YOUR GOAL. Copy out word for word the lines of the material, starting with the line that contains "플라스틱 사출 성형은 다양한 산업의 제조업체들이 선" and going on through the line that contains "México Sub-20 golea a Panamá y clasifica al", both ends included. Leave the pictures out of your answer.

....

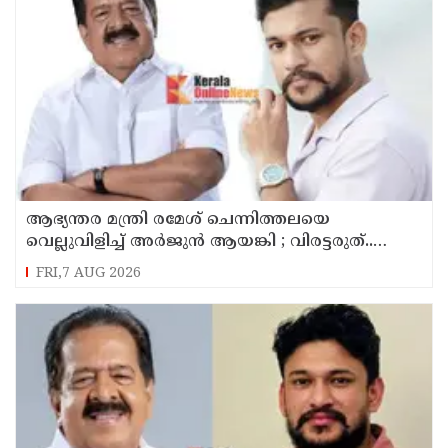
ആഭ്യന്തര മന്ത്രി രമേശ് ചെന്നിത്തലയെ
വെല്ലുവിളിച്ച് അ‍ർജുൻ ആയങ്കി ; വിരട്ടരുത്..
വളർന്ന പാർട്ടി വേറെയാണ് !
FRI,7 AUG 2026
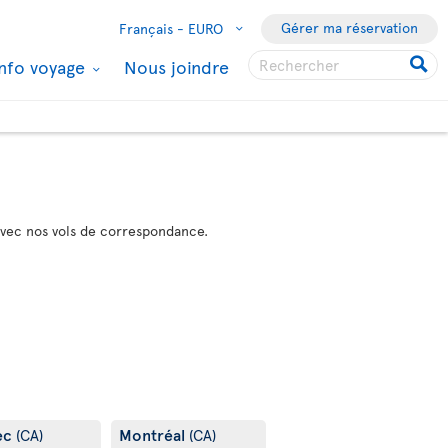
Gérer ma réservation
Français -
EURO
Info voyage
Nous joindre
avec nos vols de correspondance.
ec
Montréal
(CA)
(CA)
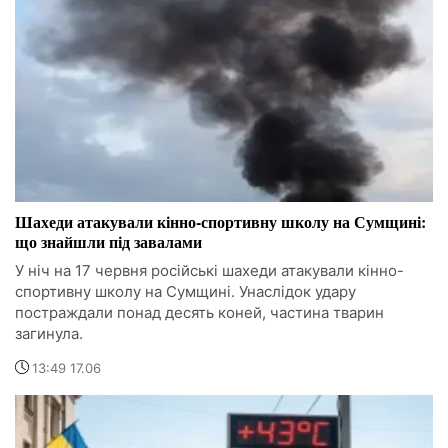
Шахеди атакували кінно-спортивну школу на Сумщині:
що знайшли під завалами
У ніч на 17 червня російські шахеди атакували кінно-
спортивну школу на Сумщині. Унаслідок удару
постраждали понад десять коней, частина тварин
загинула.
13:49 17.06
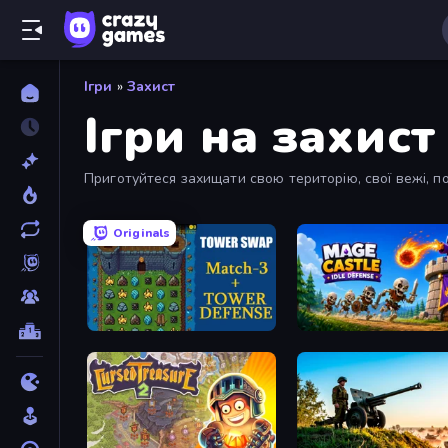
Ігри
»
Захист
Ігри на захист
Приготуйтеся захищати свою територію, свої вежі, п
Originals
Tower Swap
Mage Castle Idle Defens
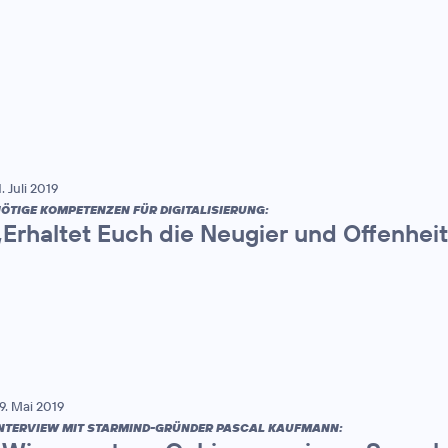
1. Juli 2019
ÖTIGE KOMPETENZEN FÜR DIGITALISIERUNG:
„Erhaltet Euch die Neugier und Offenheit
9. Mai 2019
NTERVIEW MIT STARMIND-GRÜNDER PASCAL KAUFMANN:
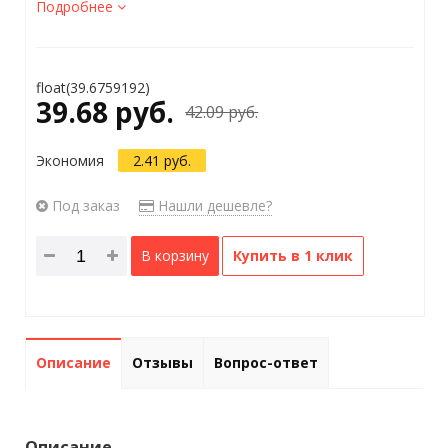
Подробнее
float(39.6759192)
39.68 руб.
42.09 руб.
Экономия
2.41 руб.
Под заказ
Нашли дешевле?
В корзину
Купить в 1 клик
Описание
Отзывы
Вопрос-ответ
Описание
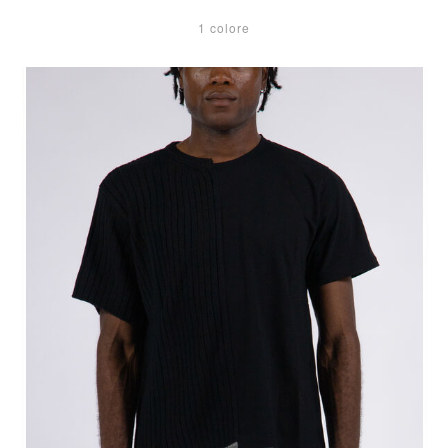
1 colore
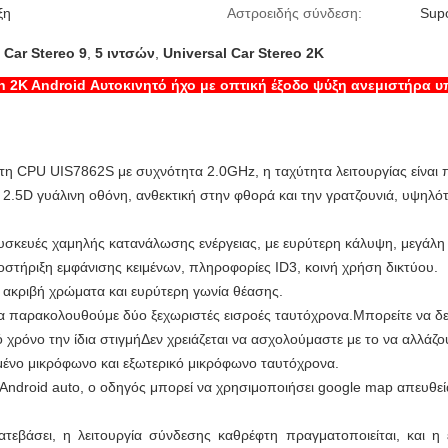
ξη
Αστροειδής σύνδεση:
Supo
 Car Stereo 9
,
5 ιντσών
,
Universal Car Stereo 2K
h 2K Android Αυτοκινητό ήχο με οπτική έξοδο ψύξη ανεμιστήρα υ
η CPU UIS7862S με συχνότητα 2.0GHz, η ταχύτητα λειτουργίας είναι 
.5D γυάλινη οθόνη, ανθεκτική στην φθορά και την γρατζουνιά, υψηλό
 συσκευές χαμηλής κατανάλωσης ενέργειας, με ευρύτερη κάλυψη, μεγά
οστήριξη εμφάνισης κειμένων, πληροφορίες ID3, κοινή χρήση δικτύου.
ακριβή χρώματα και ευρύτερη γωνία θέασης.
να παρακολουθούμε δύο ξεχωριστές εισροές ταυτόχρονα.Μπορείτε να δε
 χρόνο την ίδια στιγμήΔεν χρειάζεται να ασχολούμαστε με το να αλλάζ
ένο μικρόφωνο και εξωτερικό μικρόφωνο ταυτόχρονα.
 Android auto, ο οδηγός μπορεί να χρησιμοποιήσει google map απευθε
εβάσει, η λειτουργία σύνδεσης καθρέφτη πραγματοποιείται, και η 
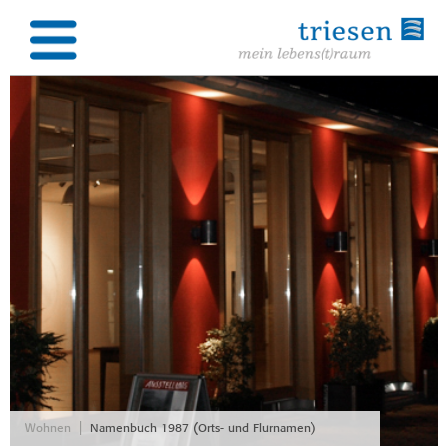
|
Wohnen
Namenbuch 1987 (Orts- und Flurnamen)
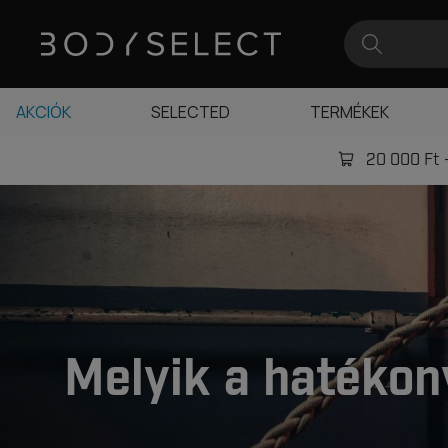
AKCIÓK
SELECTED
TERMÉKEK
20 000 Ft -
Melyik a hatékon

....

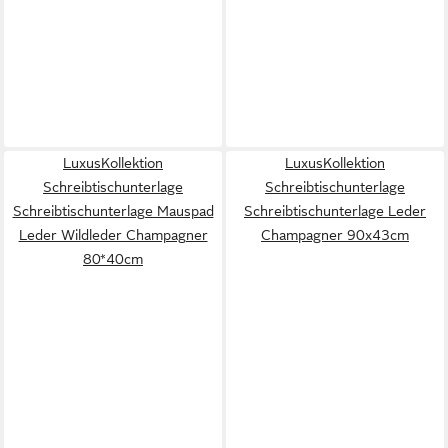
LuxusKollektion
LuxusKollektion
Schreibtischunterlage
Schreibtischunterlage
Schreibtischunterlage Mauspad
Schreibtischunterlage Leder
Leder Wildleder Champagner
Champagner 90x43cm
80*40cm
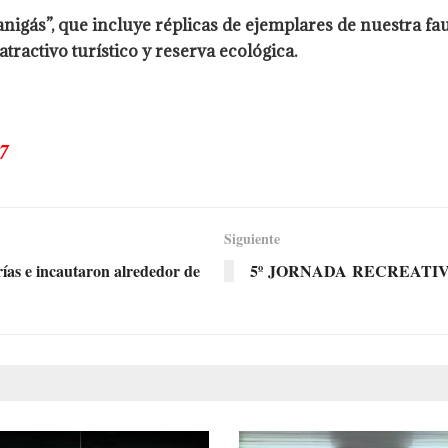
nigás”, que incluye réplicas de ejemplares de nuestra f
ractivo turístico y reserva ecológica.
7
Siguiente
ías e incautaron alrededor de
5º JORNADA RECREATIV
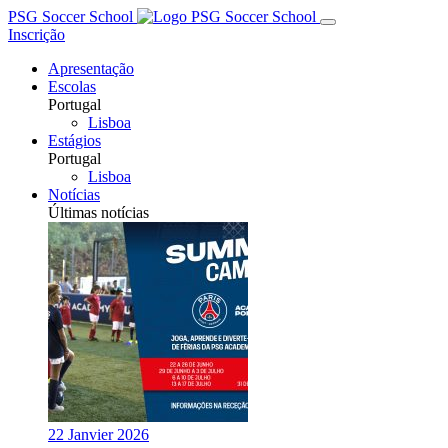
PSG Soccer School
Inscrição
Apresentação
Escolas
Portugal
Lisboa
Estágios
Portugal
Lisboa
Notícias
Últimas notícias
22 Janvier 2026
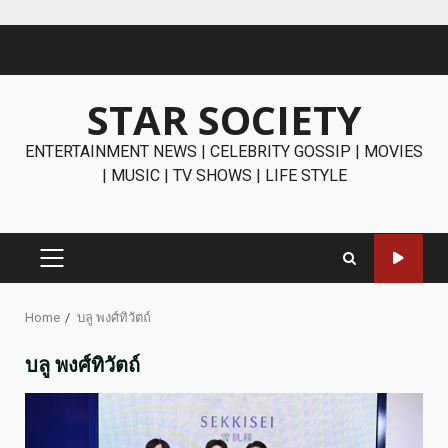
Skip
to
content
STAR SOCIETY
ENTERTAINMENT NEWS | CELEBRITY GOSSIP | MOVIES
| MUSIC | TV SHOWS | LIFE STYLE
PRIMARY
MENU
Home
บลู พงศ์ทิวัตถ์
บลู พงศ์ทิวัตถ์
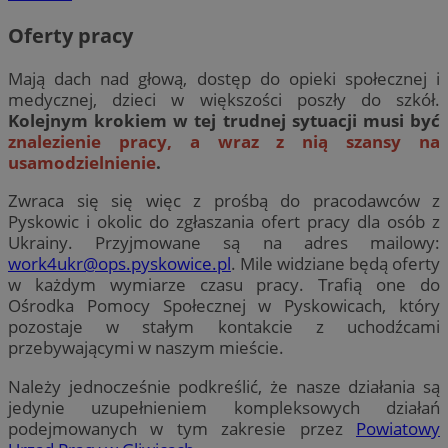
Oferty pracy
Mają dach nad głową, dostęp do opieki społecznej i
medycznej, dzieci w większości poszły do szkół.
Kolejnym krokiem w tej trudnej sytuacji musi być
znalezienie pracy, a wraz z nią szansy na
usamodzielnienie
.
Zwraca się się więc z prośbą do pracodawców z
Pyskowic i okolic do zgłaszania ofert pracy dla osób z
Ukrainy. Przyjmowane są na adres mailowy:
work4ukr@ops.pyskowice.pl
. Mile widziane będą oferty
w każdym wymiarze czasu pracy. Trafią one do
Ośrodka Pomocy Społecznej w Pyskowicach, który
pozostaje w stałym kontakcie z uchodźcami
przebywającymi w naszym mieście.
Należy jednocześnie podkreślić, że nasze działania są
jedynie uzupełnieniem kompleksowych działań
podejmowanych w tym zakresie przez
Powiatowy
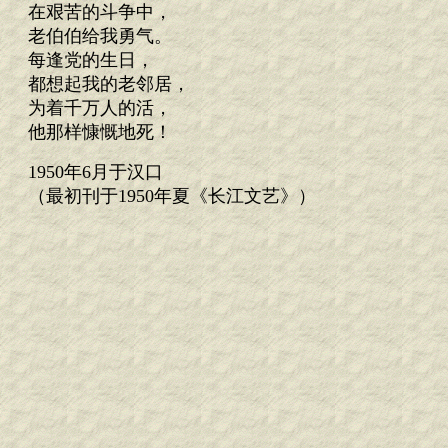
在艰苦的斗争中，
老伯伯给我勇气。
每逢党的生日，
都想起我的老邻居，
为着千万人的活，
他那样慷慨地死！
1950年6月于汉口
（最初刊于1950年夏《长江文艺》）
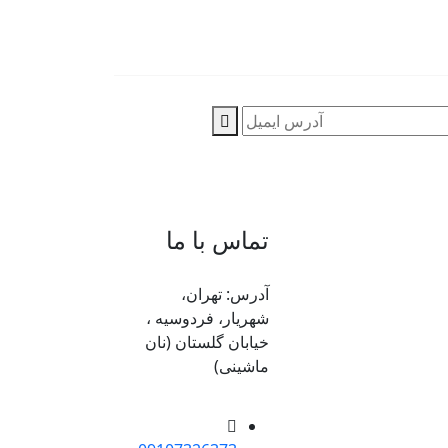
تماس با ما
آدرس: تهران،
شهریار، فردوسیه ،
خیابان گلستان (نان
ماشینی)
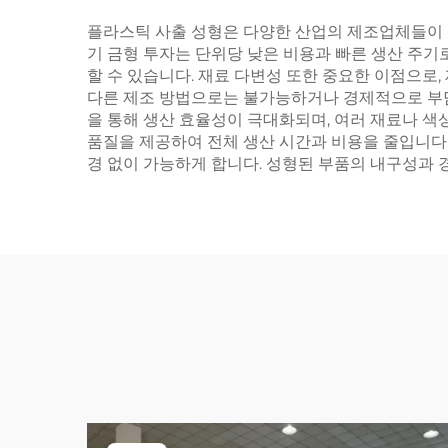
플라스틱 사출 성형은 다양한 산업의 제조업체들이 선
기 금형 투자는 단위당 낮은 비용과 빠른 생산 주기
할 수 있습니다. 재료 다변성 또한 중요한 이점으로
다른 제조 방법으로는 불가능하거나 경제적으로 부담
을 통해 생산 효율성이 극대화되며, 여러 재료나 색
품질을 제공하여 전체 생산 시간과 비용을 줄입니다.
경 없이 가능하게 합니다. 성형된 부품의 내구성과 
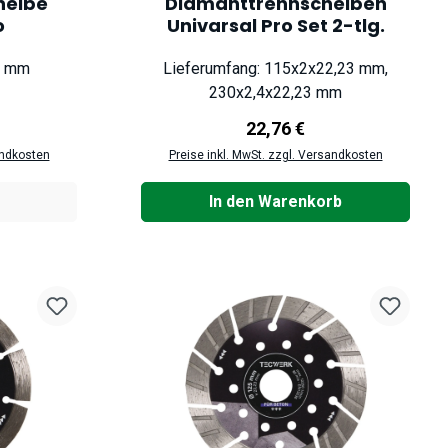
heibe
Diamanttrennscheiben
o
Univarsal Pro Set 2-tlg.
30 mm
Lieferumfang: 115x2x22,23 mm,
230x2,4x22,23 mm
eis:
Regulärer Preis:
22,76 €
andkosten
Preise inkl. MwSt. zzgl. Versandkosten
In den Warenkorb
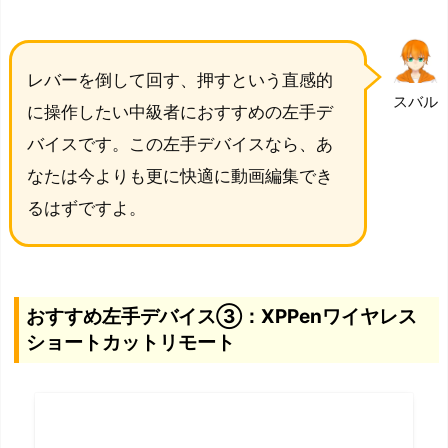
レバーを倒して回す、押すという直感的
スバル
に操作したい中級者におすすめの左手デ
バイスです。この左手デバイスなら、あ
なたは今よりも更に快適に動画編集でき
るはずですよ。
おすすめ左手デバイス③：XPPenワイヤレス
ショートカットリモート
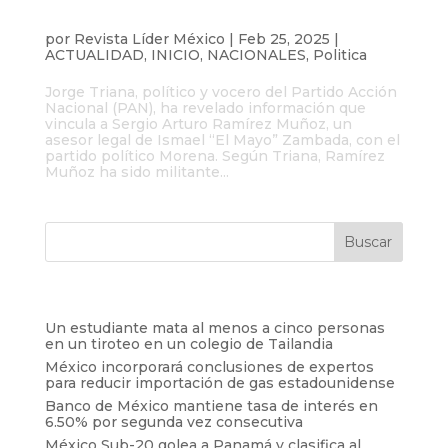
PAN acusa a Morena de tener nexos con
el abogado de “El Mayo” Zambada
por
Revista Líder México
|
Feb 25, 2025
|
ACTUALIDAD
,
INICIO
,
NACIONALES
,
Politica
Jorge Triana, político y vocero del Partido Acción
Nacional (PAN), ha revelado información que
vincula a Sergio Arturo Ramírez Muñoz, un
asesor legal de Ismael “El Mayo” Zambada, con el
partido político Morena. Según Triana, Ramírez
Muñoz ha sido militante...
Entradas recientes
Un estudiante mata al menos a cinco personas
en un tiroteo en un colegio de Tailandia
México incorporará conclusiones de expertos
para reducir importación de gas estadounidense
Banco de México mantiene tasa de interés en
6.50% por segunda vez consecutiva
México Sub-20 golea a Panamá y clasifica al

....

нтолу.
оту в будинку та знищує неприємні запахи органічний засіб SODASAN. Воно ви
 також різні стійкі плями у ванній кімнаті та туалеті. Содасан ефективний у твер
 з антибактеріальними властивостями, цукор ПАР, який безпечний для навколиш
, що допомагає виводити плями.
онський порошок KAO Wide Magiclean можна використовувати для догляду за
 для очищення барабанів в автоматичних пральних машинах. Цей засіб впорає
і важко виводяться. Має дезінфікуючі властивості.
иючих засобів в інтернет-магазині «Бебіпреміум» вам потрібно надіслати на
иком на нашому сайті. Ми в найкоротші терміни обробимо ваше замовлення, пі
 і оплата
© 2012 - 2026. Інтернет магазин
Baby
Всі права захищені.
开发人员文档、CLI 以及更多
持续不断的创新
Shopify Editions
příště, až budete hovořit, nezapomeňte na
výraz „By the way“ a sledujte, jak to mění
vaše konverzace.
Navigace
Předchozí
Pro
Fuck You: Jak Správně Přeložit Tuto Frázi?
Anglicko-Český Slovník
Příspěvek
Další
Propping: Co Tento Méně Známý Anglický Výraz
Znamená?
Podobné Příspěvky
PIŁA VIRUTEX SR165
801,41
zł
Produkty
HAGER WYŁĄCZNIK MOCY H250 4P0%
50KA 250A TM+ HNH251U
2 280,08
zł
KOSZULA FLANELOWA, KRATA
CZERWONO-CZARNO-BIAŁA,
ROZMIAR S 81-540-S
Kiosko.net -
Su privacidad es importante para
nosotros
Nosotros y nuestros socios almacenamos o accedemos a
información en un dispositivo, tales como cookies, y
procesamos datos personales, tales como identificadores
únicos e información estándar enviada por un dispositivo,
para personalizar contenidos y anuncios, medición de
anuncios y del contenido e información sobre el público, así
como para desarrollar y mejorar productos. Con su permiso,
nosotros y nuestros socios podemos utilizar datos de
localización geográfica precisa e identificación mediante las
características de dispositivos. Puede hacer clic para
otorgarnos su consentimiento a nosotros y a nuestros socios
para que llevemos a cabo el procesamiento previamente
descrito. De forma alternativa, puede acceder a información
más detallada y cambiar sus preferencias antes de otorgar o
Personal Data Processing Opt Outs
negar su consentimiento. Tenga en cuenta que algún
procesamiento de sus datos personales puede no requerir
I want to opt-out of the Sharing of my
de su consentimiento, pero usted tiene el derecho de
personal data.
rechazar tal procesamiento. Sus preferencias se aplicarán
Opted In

....

EXPECTED ANSWER.
플라스틱 사출 성형은 다양한 산업의 제조업체들이 선
기 금형 투자는 단위당 낮은 비용과 빠른 생산 주기
할 수 있습니다. 재료 다변성 또한 중요한 이점으로
다른 제조 방법으로는 불가능하거나 경제적으로 부담
을 통해 생산 효율성이 극대화되며, 여러 재료나 색
품질을 제공하여 전체 생산 시간과 비용을 줄입니다.
경 없이 가능하게 합니다. 성형된 부품의 내구성과 
heibe
Diamanttrennscheiben
o
Univarsal Pro Set 2-tlg.
30 mm
Lieferumfang: 115x2x22,23 mm,
230x2,4x22,23 mm
eis:
Regulärer Preis:
22,76 €
andkosten
Preise inkl. MwSt. zzgl. Versandkosten
In den Warenkorb
レバーを倒して回す、押すという直感的
スバル
に操作したい中級者におすすめの左手デ
バイスです。この左手デバイスなら、あ
なたは今よりも更に快適に動画編集でき
るはずですよ。
おすすめ左手デバイス③：XPPenワイヤレス
ショートカットリモート
PAN acusa a Morena de tener nexos con
el abogado de “El Mayo” Zambada
por
Revista Líder México
|
Feb 25, 2025
|
ACTUALIDAD
,
INICIO
,
NACIONALES
,
Politica
Jorge Triana, político y vocero del Partido Acción
Nacional (PAN), ha revelado información que
vincula a Sergio Arturo Ramírez Muñoz, un
asesor legal de Ismael “El Mayo” Zambada, con el
partido político Morena. Según Triana, Ramírez
Muñoz ha sido militante...
Entradas recientes
Un estudiante mata al menos a cinco personas
en un tiroteo en un colegio de Tailandia
México incorporará conclusiones de expertos
para reducir importación de gas estadounidense
Banco de México mantiene tasa de interés en
6.50% por segunda vez consecutiva
México Sub-20 golea a Panamá y clasifica al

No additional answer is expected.